Sexueller Missbrauch ist ein Thema, das in der Öffentlichkeit angekommen ist. Ein Beispiel: der Fall des früheren Fußballnationalspielers Christoph Metzelder. Der Fußballer, der 2006 die „Stiftung Zukunft Jugend“ gründete, um damit Kinder und Jugendliche auf ihrem schulischen und persönlichen Lebensweg zu begleiten, steht jetzt unter Verdacht, einer anderen Person kinderpornografische Schriften verschafft sowie auch selbst besessen zu haben.
Doch es gibt nicht nur prominente Fälle. Sexueller Missbrauch geschieht im sozialen Umfeld der Kinder, in der engsten Familie, in Vereinen, in der Nachbarschaft. Laut Kriminalstatistik gab es bundesweit 2019 etwas mehr als 4000 Fälle von Kindesmisshandlung - ähnlich viel wie im Vorjahr. Vermehrt kam es jedoch zu sexueller Gewalt an Kindern. Hier verzeichnet die Statistik knapp 16 000 Fälle und damit über 1300 mehr als 2018. Noch stärker angestiegen sind die Fälle von Kinderpornografie: Die Zahl der erfassten Delikte erhöhte sich um etwa 65 Prozent auf mehr als 12 200.
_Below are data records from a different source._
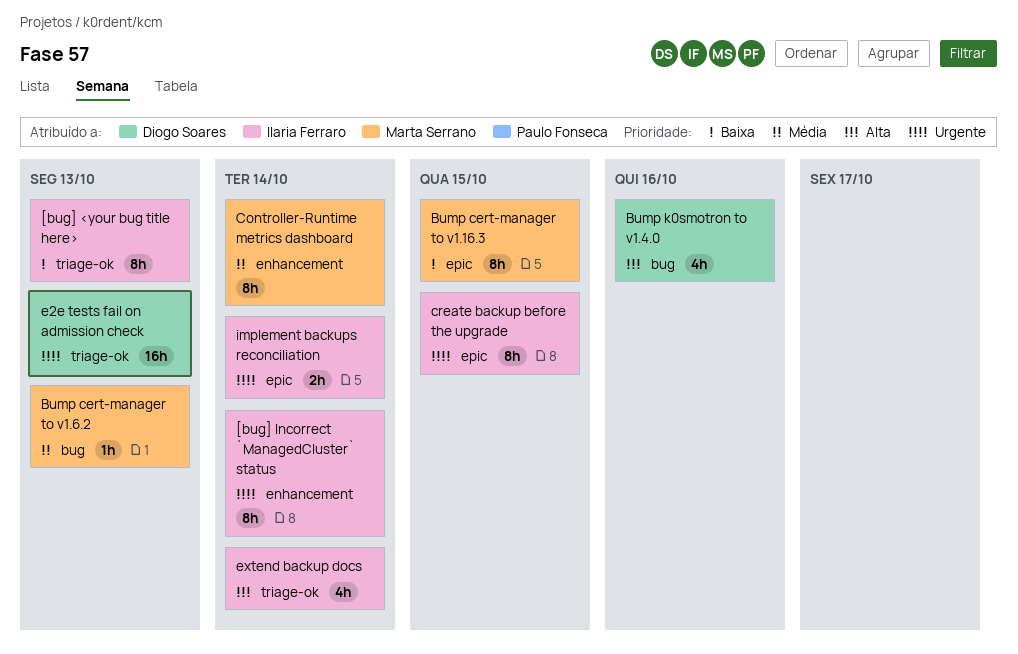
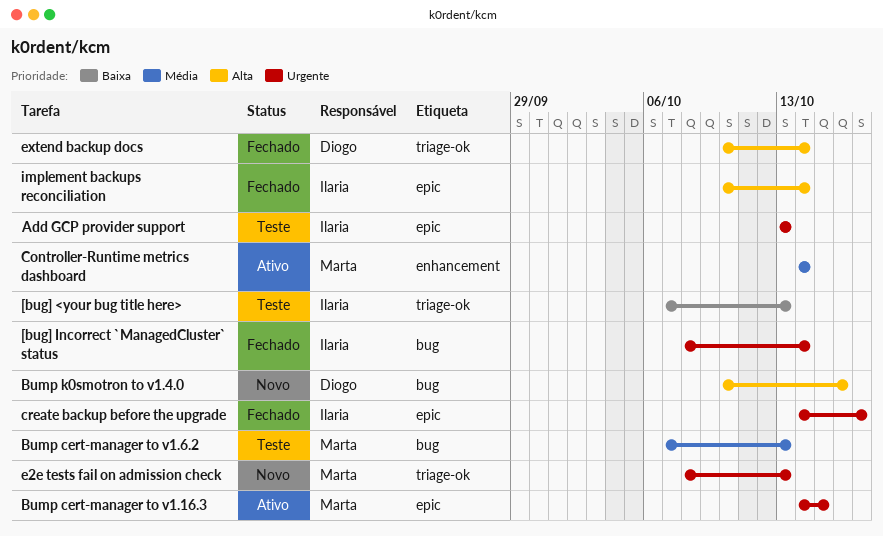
[bug] Incorrect `ManagedCluster` status, label: enhancement -> bug
Add GCP provider support: none -> present
Bump cert-manager to v1.16.3, priority: Baixa -> Urgente
create backup before the upgrade, due: Oct 15 -> Oct 17
e2e tests fail on admission check, owner: Diogo Soares -> Marta Serrano
extend backup docs, owner: Ilaria Ferraro -> Diogo Soares
implement backups reconciliation, priority: Urgente -> Alta

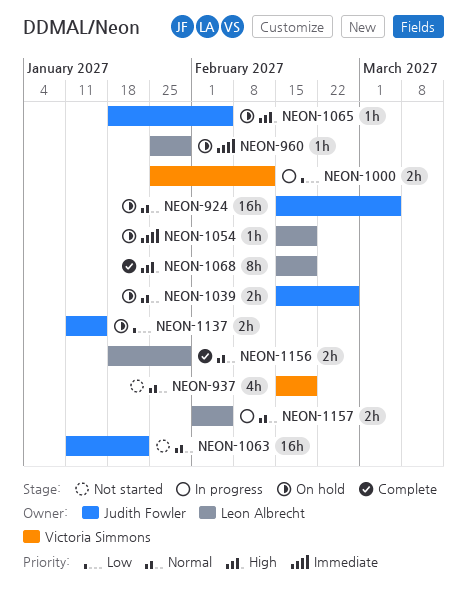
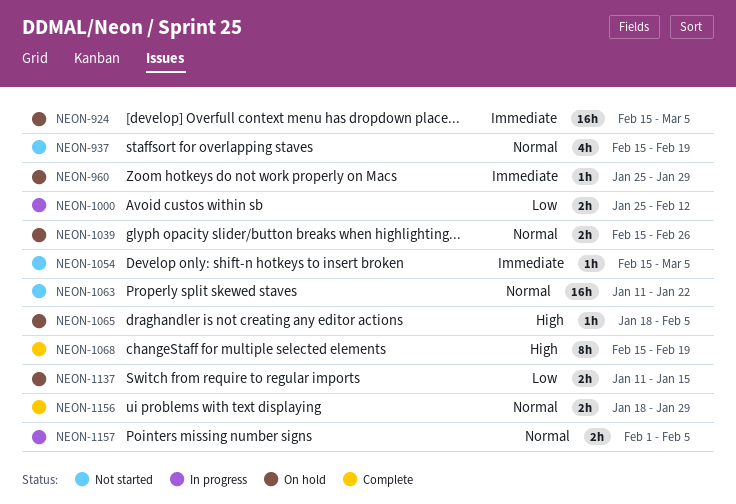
NEON-924, priority: Normal -> Immediate
NEON-1054, status: On hold -> Not started
NEON-1054, due: Feb 19 -> Mar 5

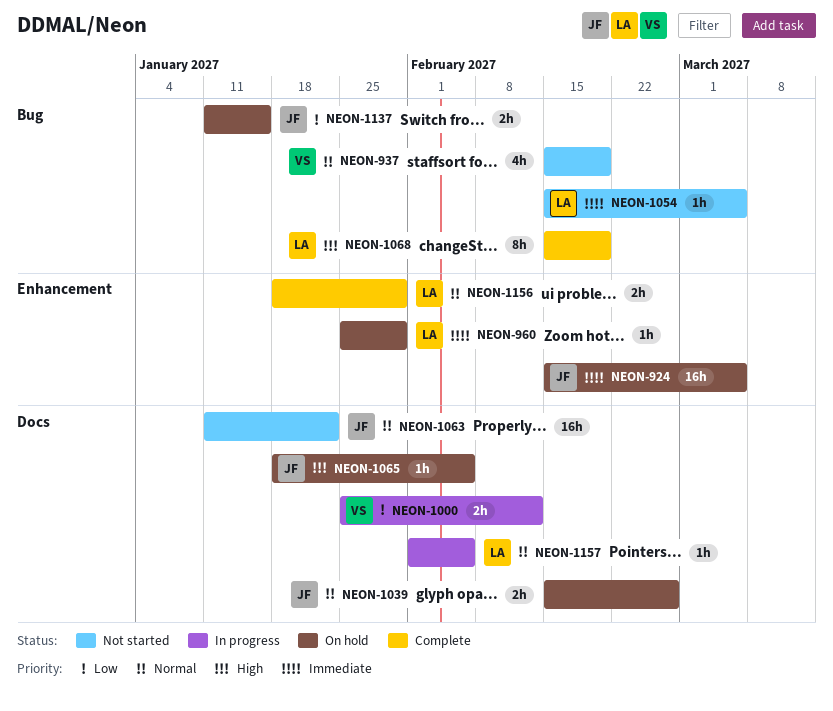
NEON-1157, estimate: 2h -> 1h

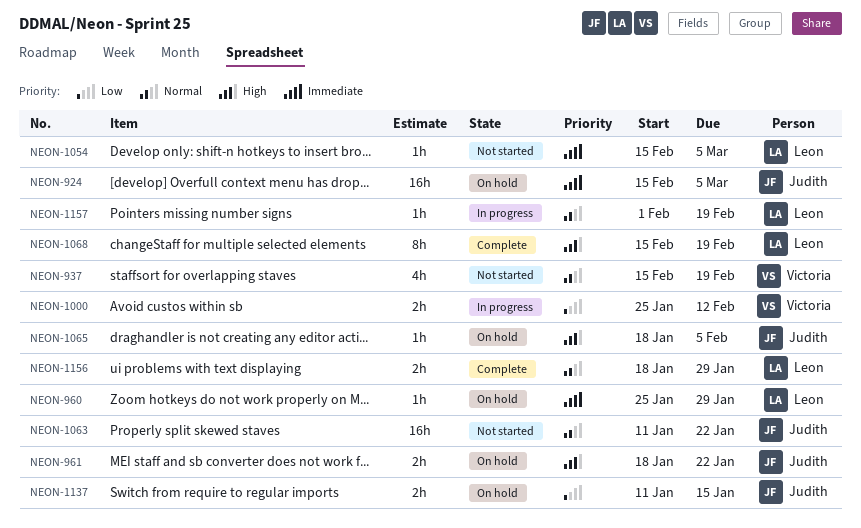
NEON-961: none -> present
NEON-1039: present -> none
NEON-1157, due: Feb 5 -> Feb 19

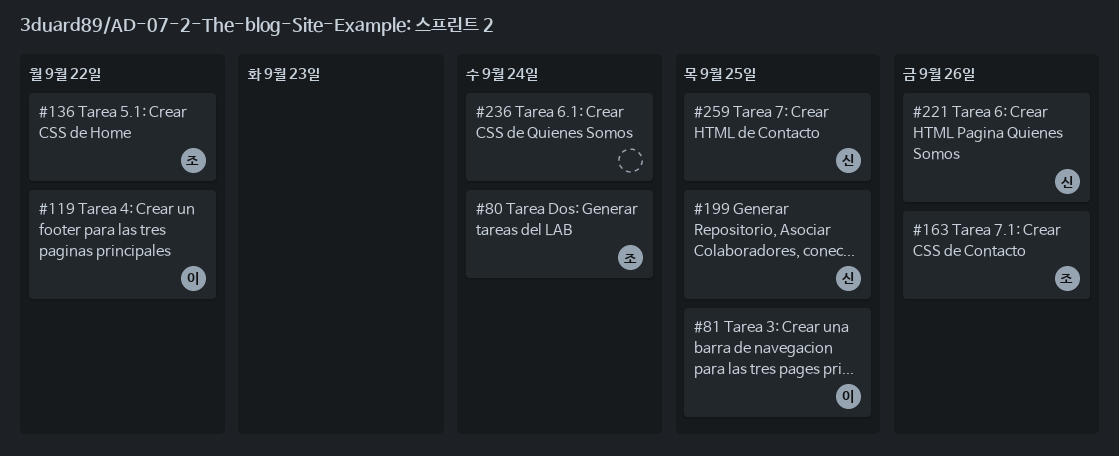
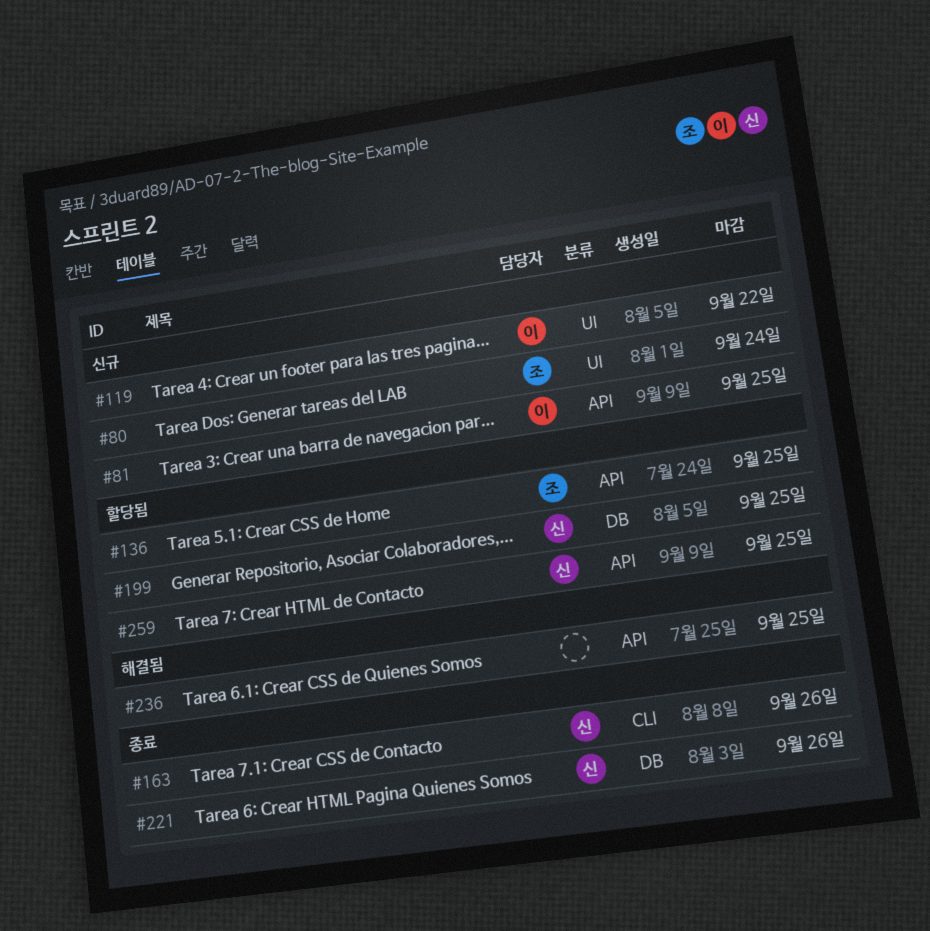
#136, due: Sep 22 -> Sep 25
#163, owner: 조 -> 신
#236, due: Sep 24 -> Sep 25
Die Beratungsstelle Kompass Kirchheim definiert sexuellen Missbrauch „als jede sexuelle Handlung, die an oder vor einem Kind oder Jugendlichen entweder gegen den Willen des Kindes vorgenommen wird oder der das Kind aufgrund körperlicher, psychischer, kognitiver oder sprachlicher Unterlegenheit nicht wissentlich zustimmen kann. Der Täter nutzt seine Macht- und Autoritätsposition aus, um seine eigenen Bedürfnisse auf Kosten des Kindes zu befriedigen“.
Professor Jost Bauer hat die Kirchheimer Beratungsstelle und den dazugehörigen Verein vor 30 Jahren mitbegründet. Der mittlerweile 82-Jährige war als Jurist tätigt und an der evangelischen Hochschule Ludwigsburg Professor für Recht der Sozialpädagogik mit dem Arbeitsschwerpunkt Kinder- und Jugendhilfe.
Bis vor Kurzem war er als zweiter Vorsitzender bei Kompass, nun zieht er sich aus der aktuellen Arbeit von Kompass zurück und tritt ein wenig kürzer. Seine Aufgabe bei Kompass sah er darin, „ein Versuch der Enttabuisierung hin zu einer Kultur des Hinschauens“ zu schaffen. Im Vordergrund der Beratungsarbeit stand und steht die Unterstützung Betroffener, aber auch Beschuldigter. Das Aufgabenspektrum der Fachkräfte der Kompass-Beratungsstelle beinhaltet darüber hinaus Beratungs- und Fortbildungsangebote für Fachkräfte unterschiedlicher Berufsgruppen sowie verschiedene Präventionsangebote. Professor Jost Bauer war es immer wichtig, das Thema „raus aus der dunklen Ecken zu bekommen und zu enttabuisieren“. Denn wenn sexuelle Übergriffe im öffentlichen Raum stattfinden würden, dann sei es kein Tabu-Thema, aber wenn dies innerhalb der Familie geschehe, wären massive Scham und Schuldgefühle aufseiten der Kinder und Mädchen vorhanden.